Отец был человеком грамотным и даже начитанным по-деревенски. Книга не являлась редкостью в нашем домашнем обиходе. Целые зимние вечера у нас часто отдавались чтению вслух какой-либо книги. Первое мое знакомство с "Полтавой" и "Дубровским" Пушкина, "Тарасом Бульбой" Гоголя, популярнейшими стихотворениями Лермонтова, Некрасова, А. К. Толстого, Никитина произошло таким именно образом. Отец и на память знал много стихов: "Бородино", "Князя Курбского", чуть ли не всего ершовского "Конька-Горбунка". Кроме того, он любил и умел петь, – смолоду даже отличался в церковном хоре. Обнаружив, что слова общеизвестной "Коробушки" только малая часть "Коробейников" Некрасова, он певал при случае целиком всю эту поэму.

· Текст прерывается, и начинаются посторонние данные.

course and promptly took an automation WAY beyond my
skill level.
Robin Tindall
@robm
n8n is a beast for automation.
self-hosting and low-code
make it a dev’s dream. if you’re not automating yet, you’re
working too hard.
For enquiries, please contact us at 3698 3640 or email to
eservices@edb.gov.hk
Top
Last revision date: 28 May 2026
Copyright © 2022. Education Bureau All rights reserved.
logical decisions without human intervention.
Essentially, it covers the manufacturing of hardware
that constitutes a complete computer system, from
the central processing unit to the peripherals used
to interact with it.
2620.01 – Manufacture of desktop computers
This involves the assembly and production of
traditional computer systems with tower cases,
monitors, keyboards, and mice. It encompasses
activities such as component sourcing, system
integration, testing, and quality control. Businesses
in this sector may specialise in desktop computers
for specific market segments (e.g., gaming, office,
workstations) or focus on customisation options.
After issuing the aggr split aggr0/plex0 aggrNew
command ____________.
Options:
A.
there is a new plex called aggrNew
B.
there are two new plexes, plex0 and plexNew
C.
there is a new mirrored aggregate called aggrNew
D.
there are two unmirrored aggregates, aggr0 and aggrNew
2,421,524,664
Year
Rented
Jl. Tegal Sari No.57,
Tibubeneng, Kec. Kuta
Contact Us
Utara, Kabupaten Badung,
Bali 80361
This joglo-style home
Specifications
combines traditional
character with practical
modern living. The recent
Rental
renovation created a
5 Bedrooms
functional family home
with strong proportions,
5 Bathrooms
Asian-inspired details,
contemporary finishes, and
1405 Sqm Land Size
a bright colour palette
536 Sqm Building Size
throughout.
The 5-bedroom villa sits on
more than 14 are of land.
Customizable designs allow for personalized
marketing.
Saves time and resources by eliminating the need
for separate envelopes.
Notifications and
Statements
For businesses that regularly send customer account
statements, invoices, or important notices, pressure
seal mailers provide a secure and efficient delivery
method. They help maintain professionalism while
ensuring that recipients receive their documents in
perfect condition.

Мать моя, Мария Митрофановна, была всегда очень впечатлительна и чутка ко многому, что находилось вне практических, житейских интересов крестьянского двора, хлопот и забот хозяйки в большой многодетной семье. Ее до слез трогал звук пастушьей трубы где-нибудь вдалеке за нашими хуторскими кустами и болотцами или отголосок песни с далеких деревенских полей, или, например, запах первого молодого сена, вид какого-нибудь одинокого деревца и т. п.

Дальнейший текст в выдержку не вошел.